Please write out the listing again, keeping every character the same.

*-*-*

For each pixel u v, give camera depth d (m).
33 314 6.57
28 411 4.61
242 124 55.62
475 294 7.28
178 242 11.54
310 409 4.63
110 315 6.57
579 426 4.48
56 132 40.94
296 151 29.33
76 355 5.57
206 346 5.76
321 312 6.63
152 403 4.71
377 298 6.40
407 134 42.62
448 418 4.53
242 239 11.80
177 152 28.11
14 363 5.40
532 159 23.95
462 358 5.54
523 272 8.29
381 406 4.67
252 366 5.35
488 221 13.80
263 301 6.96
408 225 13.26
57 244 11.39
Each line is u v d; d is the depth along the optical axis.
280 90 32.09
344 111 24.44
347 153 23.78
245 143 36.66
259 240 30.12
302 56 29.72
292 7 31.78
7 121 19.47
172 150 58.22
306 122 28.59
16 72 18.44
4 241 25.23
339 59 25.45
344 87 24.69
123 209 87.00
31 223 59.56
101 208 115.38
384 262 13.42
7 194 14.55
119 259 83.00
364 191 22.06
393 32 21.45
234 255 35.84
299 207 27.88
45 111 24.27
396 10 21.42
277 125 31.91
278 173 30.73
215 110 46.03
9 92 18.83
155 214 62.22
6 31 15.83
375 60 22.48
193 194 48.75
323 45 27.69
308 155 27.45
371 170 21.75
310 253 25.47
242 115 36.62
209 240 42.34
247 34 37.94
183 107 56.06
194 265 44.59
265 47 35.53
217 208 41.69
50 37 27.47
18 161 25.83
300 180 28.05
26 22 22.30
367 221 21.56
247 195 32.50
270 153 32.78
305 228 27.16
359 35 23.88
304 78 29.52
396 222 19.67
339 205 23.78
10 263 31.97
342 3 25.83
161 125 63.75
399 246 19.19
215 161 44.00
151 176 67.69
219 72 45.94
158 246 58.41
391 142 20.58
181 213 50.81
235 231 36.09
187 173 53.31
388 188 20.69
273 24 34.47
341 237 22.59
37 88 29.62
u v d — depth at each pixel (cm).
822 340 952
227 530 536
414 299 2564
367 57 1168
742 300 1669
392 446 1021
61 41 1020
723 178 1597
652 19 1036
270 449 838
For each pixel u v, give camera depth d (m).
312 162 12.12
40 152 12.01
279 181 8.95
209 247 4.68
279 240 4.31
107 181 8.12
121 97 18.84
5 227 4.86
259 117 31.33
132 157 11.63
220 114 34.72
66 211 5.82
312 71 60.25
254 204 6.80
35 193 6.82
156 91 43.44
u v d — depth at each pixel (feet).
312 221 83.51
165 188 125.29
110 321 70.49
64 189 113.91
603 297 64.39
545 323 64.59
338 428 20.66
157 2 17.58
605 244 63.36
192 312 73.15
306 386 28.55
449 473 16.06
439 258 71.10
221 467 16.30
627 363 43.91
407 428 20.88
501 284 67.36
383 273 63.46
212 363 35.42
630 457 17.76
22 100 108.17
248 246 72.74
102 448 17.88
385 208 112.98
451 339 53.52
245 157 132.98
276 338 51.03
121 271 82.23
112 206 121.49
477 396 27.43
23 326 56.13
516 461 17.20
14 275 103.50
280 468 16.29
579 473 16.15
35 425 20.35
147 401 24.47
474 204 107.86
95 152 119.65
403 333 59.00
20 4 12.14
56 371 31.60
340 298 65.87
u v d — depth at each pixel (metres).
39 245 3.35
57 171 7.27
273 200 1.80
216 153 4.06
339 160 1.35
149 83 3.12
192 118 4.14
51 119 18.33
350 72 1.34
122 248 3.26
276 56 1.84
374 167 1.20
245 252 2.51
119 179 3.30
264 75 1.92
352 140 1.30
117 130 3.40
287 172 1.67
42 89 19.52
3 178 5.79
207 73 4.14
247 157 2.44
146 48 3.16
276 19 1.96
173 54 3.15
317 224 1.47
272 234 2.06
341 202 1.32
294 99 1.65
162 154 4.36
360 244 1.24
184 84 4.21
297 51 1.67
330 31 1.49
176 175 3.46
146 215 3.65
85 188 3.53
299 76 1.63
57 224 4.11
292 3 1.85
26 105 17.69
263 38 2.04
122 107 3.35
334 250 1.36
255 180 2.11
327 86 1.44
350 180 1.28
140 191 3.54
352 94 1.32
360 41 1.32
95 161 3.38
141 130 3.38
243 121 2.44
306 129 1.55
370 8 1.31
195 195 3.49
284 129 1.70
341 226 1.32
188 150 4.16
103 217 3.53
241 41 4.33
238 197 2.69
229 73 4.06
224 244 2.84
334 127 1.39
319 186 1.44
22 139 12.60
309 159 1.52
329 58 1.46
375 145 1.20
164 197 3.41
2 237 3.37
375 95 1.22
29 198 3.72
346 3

*-*-*

--- Worked solution ---
For each pixel u v, give camera depth d (m).
33 314 6.57
28 411 4.61
242 124 55.62
475 294 7.28
178 242 11.54
310 409 4.63
110 315 6.57
579 426 4.48
56 132 40.94
296 151 29.33
76 355 5.57
206 346 5.76
321 312 6.63
152 403 4.71
377 298 6.40
407 134 42.62
448 418 4.53
242 239 11.80
177 152 28.11
14 363 5.40
532 159 23.95
462 358 5.54
523 272 8.29
381 406 4.67
252 366 5.35
488 221 13.80
263 301 6.96
408 225 13.26
57 244 11.39
Each line is u v d; d is the depth along the optical axis.
280 90 32.09
344 111 24.44
347 153 23.78
245 143 36.66
259 240 30.12
302 56 29.72
292 7 31.78
7 121 19.47
172 150 58.22
306 122 28.59
16 72 18.44
4 241 25.23
339 59 25.45
344 87 24.69
123 209 87.00
31 223 59.56
101 208 115.38
384 262 13.42
7 194 14.55
119 259 83.00
364 191 22.06
393 32 21.45
234 255 35.84
299 207 27.88
45 111 24.27
396 10 21.42
277 125 31.91
278 173 30.73
215 110 46.03
9 92 18.83
155 214 62.22
6 31 15.83
375 60 22.48
193 194 48.75
323 45 27.69
308 155 27.45
371 170 21.75
310 253 25.47
242 115 36.62
209 240 42.34
247 34 37.94
183 107 56.06
194 265 44.59
265 47 35.53
217 208 41.69
50 37 27.47
18 161 25.83
300 180 28.05
26 22 22.30
367 221 21.56
247 195 32.50
270 153 32.78
305 228 27.16
359 35 23.88
304 78 29.52
396 222 19.67
339 205 23.78
10 263 31.97
342 3 25.83
161 125 63.75
399 246 19.19
215 161 44.00
151 176 67.69
219 72 45.94
158 246 58.41
391 142 20.58
181 213 50.81
235 231 36.09
187 173 53.31
388 188 20.69
273 24 34.47
341 237 22.59
37 88 29.62
u v d — depth at each pixel (cm).
822 340 952
227 530 536
414 299 2564
367 57 1168
742 300 1669
392 446 1021
61 41 1020
723 178 1597
652 19 1036
270 449 838
For each pixel u v, give camera depth d (m).
312 162 12.12
40 152 12.01
279 181 8.95
209 247 4.68
279 240 4.31
107 181 8.12
121 97 18.84
5 227 4.86
259 117 31.33
132 157 11.63
220 114 34.72
66 211 5.82
312 71 60.25
254 204 6.80
35 193 6.82
156 91 43.44
u v d — depth at each pixel (feet).
312 221 83.51
165 188 125.29
110 321 70.49
64 189 113.91
603 297 64.39
545 323 64.59
338 428 20.66
157 2 17.58
605 244 63.36
192 312 73.15
306 386 28.55
449 473 16.06
439 258 71.10
221 467 16.30
627 363 43.91
407 428 20.88
501 284 67.36
383 273 63.46
212 363 35.42
630 457 17.76
22 100 108.17
248 246 72.74
102 448 17.88
385 208 112.98
451 339 53.52
245 157 132.98
276 338 51.03
121 271 82.23
112 206 121.49
477 396 27.43
23 326 56.13
516 461 17.20
14 275 103.50
280 468 16.29
579 473 16.15
35 425 20.35
147 401 24.47
474 204 107.86
95 152 119.65
403 333 59.00
20 4 12.14
56 371 31.60
340 298 65.87
u v d — depth at each pixel (metres).
39 245 3.35
57 171 7.27
273 200 1.80
216 153 4.06
339 160 1.35
149 83 3.12
192 118 4.14
51 119 18.33
350 72 1.34
122 248 3.26
276 56 1.84
374 167 1.20
245 252 2.51
119 179 3.30
264 75 1.92
352 140 1.30
117 130 3.40
287 172 1.67
42 89 19.52
3 178 5.79
207 73 4.14
247 157 2.44
146 48 3.16
276 19 1.96
173 54 3.15
317 224 1.47
272 234 2.06
341 202 1.32
294 99 1.65
162 154 4.36
360 244 1.24
184 84 4.21
297 51 1.67
330 31 1.49
176 175 3.46
146 215 3.65
85 188 3.53
299 76 1.63
57 224 4.11
292 3 1.85
26 105 17.69
263 38 2.04
122 107 3.35
334 250 1.36
255 180 2.11
327 86 1.44
350 180 1.28
140 191 3.54
352 94 1.32
360 41 1.32
95 161 3.38
141 130 3.38
243 121 2.44
306 129 1.55
370 8 1.31
195 195 3.49
284 129 1.70
341 226 1.32
188 150 4.16
103 217 3.53
241 41 4.33
238 197 2.69
229 73 4.06
224 244 2.84
334 127 1.39
319 186 1.44
22 139 12.60
309 159 1.52
329 58 1.46
375 145 1.20
164 197 3.41
2 237 3.37
375 95 1.22
29 198 3.72
346 3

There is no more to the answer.